Different types of data in healthcare settings
Depending on the use and the kind of data, every data set has its own properties for a valorisation query. The main distinctions are those between primary and secondary data use and structured vs. unstructured data.
Primary and secondary use of data
Hospitals use primary data for the reasons they are gathered for: data on blood pressure, heart rates and so on, to assess the patient’s condition in view of his/her treatment. When these data are used for what they weren’t originally collected for, it is called the secondary use of data, for example for retrospective studies. As discussed in this article on the regulations around RWD valorisation projects, the primary or secondary use of data impact the related data governance and relevant regulations.

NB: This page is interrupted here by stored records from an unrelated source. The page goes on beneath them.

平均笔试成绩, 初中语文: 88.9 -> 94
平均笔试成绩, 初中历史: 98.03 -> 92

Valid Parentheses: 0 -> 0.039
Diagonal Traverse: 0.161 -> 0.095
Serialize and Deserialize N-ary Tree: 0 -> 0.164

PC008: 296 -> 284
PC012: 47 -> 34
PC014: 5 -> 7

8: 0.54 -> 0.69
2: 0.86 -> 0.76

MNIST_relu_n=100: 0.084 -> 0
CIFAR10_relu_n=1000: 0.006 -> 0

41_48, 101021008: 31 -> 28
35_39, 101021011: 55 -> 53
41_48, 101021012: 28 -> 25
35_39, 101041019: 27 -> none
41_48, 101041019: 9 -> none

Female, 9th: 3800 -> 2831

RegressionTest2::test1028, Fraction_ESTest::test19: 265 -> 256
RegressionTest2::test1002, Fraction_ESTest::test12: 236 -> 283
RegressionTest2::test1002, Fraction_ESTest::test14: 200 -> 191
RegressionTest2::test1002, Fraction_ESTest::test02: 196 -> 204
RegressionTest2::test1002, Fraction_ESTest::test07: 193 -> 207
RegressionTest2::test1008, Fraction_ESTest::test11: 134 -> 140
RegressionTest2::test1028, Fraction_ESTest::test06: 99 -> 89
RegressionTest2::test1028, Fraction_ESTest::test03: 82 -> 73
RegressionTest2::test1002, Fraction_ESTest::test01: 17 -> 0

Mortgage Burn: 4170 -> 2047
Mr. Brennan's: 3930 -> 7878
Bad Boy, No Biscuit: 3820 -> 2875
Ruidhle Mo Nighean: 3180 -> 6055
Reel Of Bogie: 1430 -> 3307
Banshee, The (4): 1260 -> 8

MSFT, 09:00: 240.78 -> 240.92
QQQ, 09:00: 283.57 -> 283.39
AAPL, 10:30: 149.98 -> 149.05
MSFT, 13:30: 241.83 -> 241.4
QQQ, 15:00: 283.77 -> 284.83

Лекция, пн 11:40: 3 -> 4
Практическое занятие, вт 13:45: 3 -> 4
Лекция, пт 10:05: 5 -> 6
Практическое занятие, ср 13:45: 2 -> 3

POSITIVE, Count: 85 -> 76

Structured and unstructured data
Structured data are well organised: they have been entered into specific fields, often with restrictions, such as a date-format requiring the entry of dd/mm/yyyy. These restrictions guarantee the data integrity, i.e., the accuracy and consistency of data in a database. They ensure telephone numbers don’t end up in blood pressure fields.
And even though unstructured data are also kept in a database, these are often text fields with progress notes in a narrative form. Queries on these fields are possible, but their results are impacted by misspellings, typographical errors, the use of different synonyms and abbreviations by different authors.
For example, finding diabetic patients running a query on a text field will return a list of presumed diabetic patients, but you can never be sure, as patients ‘with diabetic symptoms’ might also be listed.
To eliminate this confusion, classification systems such as ICD-10-CM and SNOMED-CT were created.